シニカルな死神あくまでも悪魔(その一)
その死神は死にかけていた。
身体は痩せこけ、骨と皮だけのようになっていた。
身にまとうものといえば黒いボロ布一枚。
カチカチと噛み合わない歯を鳴らして、息も絶え絶えに横たわっていた。
ベッドの傍らでは、看護士が点数稼ぎのために色々の処置を試している。
在庫を処理するために投与された薬剤の数は3桁を超えた。
いくら飲ませようが打ち込もうが貼ろうが塗ろうが、症状は良くも悪くもならないので、看護士も意地になっていたような気がする。
隣のベッドでは、シンデレラが引きつけをおこしていた。
サンマが食べたい、サンマが食べたい、サンマが食べたいと、きっかり5分おきにうわごとのようにつぶやいているお姫様だ。
そんなに食べたいのなら、あげればいいのじゃないかと看護士に進言したらば、彼女はノドと肺に魚の骨が刺さっているんですよ、と返された。

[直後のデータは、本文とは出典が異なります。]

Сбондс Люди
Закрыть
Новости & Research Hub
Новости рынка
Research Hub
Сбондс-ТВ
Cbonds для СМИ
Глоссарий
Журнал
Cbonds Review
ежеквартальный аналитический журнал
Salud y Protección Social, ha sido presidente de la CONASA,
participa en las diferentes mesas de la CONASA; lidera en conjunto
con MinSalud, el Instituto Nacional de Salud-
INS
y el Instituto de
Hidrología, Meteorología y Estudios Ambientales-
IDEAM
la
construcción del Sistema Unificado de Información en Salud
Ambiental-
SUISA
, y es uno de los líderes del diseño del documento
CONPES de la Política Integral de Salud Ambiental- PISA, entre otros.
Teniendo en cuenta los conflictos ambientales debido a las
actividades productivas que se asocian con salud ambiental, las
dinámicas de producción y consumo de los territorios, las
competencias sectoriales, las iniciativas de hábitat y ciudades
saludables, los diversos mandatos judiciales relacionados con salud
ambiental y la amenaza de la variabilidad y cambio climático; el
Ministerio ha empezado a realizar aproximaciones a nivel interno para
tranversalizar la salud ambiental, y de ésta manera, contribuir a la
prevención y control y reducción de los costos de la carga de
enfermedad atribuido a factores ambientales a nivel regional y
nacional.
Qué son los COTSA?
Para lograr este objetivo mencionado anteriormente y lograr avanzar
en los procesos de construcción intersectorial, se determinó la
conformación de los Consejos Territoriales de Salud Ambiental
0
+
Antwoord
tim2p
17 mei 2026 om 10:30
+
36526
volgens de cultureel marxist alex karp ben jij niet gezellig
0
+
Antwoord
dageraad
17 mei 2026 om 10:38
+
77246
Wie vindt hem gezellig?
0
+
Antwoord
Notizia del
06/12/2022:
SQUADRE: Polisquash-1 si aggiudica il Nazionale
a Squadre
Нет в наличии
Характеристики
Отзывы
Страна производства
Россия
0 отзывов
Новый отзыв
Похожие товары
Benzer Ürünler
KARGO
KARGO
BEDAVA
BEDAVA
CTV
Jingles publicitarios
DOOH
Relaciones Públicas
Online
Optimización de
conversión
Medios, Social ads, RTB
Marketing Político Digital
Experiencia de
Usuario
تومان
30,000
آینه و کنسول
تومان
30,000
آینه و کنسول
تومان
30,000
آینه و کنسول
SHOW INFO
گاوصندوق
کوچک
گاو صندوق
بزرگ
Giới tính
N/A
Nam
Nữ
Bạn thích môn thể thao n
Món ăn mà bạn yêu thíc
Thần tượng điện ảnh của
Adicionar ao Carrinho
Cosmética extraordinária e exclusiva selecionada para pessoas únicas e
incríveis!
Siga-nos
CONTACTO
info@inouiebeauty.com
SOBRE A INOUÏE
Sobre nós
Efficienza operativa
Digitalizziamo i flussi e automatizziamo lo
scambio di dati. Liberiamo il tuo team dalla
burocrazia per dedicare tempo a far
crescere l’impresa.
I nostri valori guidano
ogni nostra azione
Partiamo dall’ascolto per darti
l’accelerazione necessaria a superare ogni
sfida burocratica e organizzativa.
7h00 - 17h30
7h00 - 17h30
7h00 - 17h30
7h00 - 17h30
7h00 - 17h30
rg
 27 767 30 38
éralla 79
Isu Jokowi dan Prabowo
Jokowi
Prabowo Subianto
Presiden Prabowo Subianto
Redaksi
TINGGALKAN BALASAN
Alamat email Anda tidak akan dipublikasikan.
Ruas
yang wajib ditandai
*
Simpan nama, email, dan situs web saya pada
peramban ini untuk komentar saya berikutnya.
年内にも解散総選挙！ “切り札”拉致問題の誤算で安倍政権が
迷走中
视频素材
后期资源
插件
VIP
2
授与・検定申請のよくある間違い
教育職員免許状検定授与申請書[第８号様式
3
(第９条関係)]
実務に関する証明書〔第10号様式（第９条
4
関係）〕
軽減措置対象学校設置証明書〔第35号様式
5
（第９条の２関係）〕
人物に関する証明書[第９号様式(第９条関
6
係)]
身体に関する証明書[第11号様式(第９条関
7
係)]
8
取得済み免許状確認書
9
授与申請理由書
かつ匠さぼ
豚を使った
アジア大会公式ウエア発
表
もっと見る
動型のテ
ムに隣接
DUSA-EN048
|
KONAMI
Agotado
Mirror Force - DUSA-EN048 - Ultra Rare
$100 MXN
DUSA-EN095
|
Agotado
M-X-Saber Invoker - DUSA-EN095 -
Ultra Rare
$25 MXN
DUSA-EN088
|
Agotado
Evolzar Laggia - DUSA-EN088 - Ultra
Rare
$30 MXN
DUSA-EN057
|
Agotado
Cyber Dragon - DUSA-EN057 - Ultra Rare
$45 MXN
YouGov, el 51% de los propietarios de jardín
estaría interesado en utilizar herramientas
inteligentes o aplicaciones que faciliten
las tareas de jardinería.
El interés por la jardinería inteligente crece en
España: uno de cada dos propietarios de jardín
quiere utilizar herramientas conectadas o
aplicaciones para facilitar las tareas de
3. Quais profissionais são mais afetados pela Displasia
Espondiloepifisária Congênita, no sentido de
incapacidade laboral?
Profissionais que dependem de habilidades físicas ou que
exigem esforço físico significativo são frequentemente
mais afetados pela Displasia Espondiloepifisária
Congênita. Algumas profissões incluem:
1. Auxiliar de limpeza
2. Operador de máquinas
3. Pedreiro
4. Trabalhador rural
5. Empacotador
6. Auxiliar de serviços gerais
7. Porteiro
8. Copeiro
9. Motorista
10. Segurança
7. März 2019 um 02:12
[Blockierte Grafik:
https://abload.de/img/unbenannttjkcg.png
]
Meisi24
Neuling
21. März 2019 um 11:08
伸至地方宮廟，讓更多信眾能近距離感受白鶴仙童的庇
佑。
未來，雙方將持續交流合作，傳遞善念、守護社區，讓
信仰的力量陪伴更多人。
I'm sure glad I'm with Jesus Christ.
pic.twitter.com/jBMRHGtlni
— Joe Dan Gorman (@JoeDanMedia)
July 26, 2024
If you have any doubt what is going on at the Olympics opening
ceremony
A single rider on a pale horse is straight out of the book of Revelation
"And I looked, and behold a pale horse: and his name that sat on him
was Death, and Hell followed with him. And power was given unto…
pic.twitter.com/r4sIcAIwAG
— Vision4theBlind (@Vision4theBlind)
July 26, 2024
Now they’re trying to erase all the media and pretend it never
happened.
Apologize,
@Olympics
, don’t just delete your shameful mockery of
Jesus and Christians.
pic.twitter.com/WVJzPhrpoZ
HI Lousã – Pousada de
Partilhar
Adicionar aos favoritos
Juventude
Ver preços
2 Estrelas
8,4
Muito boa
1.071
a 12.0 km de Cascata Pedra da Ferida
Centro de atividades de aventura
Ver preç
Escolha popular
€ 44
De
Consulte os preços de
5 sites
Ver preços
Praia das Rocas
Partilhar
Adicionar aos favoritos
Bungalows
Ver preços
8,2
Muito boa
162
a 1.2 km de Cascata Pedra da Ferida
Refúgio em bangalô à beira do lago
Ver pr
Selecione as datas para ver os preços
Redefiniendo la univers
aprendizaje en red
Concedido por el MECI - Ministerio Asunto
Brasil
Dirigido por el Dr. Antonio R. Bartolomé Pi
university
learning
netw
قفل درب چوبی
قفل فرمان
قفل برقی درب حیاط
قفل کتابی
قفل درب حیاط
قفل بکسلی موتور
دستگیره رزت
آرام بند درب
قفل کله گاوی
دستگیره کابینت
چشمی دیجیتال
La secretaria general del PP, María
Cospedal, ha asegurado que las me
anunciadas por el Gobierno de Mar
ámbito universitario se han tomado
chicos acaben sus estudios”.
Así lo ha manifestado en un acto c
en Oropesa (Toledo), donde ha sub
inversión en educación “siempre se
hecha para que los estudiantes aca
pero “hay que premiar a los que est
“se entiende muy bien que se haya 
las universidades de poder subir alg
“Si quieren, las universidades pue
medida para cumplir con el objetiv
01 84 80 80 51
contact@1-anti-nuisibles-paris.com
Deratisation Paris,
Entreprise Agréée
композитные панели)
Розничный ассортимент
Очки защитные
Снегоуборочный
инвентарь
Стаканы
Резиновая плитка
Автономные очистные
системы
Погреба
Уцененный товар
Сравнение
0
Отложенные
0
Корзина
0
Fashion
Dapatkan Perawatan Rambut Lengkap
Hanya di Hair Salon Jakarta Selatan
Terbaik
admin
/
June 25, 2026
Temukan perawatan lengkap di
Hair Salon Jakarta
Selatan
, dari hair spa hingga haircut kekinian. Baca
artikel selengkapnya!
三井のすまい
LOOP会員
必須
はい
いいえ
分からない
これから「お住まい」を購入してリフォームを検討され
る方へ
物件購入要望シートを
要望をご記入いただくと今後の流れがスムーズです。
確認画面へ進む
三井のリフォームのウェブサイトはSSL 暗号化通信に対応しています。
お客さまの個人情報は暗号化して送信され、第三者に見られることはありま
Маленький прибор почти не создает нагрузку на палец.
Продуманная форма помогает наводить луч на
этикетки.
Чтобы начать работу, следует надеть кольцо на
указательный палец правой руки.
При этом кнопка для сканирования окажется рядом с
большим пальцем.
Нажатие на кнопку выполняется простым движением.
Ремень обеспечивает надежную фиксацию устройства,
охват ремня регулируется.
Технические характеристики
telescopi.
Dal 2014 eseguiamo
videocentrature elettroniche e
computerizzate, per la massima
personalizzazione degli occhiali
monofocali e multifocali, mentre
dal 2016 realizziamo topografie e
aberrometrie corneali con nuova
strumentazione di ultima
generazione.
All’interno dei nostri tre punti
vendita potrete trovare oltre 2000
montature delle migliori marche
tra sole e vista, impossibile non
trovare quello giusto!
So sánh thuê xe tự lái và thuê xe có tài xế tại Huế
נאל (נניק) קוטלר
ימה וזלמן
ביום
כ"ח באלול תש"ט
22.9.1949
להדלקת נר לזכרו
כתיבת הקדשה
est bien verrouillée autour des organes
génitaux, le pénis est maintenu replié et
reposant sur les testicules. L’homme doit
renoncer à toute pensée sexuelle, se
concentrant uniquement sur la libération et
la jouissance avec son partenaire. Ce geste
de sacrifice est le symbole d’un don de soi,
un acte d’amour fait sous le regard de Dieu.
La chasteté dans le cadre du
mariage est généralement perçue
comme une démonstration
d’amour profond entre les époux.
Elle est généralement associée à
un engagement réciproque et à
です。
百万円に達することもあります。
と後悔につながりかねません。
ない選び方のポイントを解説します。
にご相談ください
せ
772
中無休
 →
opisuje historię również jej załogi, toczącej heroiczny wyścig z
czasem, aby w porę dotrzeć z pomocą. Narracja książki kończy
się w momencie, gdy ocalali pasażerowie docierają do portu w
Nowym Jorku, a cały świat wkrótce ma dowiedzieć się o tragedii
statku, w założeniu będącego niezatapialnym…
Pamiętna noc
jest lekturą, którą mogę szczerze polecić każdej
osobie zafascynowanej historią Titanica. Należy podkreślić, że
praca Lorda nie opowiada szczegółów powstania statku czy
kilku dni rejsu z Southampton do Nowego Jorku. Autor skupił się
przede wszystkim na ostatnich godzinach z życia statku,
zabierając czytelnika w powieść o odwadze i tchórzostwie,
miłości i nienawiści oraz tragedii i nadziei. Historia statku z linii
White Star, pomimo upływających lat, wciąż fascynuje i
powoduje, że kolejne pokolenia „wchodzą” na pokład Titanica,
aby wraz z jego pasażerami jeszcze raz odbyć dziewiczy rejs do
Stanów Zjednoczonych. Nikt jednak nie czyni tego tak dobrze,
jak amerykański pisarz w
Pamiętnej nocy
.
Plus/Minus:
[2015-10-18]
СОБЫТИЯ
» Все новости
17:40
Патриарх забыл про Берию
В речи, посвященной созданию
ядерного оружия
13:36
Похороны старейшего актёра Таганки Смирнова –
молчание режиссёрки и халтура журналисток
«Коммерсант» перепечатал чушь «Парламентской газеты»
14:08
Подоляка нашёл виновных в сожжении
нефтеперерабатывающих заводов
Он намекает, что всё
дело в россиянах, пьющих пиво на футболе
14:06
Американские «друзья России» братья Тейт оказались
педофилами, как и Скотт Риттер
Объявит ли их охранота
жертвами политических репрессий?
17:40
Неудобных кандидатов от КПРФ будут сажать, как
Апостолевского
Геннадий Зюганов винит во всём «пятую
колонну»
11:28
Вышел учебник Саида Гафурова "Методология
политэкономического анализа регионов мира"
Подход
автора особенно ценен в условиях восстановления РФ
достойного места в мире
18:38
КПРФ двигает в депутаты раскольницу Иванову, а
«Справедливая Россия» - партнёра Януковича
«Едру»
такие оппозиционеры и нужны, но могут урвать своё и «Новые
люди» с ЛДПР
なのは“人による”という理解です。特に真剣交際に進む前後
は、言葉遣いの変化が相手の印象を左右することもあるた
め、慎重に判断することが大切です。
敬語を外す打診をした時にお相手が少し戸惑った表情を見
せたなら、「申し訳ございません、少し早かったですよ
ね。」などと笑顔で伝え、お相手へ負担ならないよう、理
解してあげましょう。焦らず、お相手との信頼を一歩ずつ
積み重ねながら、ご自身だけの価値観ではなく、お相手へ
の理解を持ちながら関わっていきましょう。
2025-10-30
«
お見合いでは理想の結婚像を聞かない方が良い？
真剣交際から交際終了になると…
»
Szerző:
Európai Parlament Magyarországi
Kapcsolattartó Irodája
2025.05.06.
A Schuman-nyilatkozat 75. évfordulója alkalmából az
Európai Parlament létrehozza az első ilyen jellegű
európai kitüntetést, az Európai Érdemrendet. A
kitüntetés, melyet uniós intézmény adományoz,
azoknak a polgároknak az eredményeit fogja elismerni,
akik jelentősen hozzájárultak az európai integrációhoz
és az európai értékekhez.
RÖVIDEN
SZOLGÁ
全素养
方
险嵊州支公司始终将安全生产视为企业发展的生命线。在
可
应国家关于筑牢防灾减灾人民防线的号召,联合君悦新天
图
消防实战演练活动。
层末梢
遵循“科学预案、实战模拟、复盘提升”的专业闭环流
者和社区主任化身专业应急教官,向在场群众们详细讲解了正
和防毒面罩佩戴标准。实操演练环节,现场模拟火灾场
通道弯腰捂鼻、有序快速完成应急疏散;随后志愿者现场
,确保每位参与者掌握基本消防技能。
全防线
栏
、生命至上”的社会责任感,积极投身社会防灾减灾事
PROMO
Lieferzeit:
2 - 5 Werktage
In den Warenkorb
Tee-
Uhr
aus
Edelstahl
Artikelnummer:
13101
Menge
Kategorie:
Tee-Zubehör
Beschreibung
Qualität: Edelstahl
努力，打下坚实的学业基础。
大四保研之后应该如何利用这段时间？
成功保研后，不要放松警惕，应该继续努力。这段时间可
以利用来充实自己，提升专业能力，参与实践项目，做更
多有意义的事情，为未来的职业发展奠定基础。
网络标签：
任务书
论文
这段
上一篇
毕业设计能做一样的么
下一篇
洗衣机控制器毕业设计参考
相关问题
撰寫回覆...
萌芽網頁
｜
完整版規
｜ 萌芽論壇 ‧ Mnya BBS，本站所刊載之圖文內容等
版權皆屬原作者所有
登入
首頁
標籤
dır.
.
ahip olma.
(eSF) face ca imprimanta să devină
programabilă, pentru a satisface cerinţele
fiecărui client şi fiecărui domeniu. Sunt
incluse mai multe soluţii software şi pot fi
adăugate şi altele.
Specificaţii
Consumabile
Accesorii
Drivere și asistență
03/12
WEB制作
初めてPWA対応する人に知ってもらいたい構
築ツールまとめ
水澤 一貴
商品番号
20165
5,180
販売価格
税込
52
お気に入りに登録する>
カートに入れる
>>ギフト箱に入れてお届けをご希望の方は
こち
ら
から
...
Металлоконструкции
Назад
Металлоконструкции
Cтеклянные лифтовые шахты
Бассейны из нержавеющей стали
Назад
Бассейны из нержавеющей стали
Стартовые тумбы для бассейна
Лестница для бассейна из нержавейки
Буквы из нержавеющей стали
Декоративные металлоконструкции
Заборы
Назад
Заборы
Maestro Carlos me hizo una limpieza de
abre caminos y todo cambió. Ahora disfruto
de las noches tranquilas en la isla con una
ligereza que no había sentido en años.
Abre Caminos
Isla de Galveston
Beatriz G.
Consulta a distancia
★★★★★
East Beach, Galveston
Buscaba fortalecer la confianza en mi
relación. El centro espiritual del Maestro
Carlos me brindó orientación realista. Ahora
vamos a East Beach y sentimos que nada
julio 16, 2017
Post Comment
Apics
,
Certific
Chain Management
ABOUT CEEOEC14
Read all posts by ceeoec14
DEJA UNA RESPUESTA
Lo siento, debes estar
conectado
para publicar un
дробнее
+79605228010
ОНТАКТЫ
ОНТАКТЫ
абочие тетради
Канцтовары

では血を抜きましょうね、と看護士が優しく声をかけてくる。
悪い血を体の外に出しましょうね、と言って、慣れた手付きでチューブのねじれを直す。
機械のポンプが上下すると、みるみる透明のパックが液体で充満する。
シンデレラがサンマが食べたい、と言い終わってから、また次に言い始めるまでの間にこの作業が4度繰り返される。
血液パックを4つ首からぶら下げた看護士は、隣のベッドに行き、では血を抜きましょうね、と優しくシンデレラに声をかける。
悪い血を体の外に出しましょうね、と言って、慣れた手付きで針先の消毒を済ませる。
機械のポンプが上下すると、みるみる透明のパックが液体で充満する。
シンデレラがサンマが食べたい、と言い終わってから、また次にいい始めるまでの間にこの作業が3度繰り返される。
血液パックを7つ首からぶら下げた看護士は、こちらのベッドに戻り、では新鮮な血を入れましょうね、と優しく声をかけてくる。
良い血を体の中に入れましょうね、と言って、慣れた手付きで同意書にサインする。
機械のポンプが上下すると、みるみる膨らんだパックが萎んでいく。
シンデレラがサンマが食べたい、と言い始めてから言い終わるまでにこの作業が3度繰り返される。
血液パックを4つ首からぶら下げた看護士は、隣のベッドに行き、では新鮮な血を入れましょうね、と優しく声をかける。
良い血を体の中に入れましょうね、と言って、慣れた手付きで同意書にサインする。
機械のポンプが上下すると、みるみる膨らんだパックが萎んでいく。
シンデレラがサンマが食べたい、と言い始めてから言い終わるまでにこの作業が3度繰り返される。
シンデレラと隣のベッドになってから、この看護士の往復が何度繰り返されただろう。
いまや死神の半分はシンデレラであり、シンデレラの半分は死神といってもよかった。
もちろん死神はつねに半分以下で、シンデレラはつねに半分以上である。
君は数え間違えをしているのではないか、と看護士に進言したらば、レントゲンは回数が決まっているんですよ、と返された。
少なくとも自分は撮られたことがないな、と死神は思った。
ともあれ、死神は死にかけていた。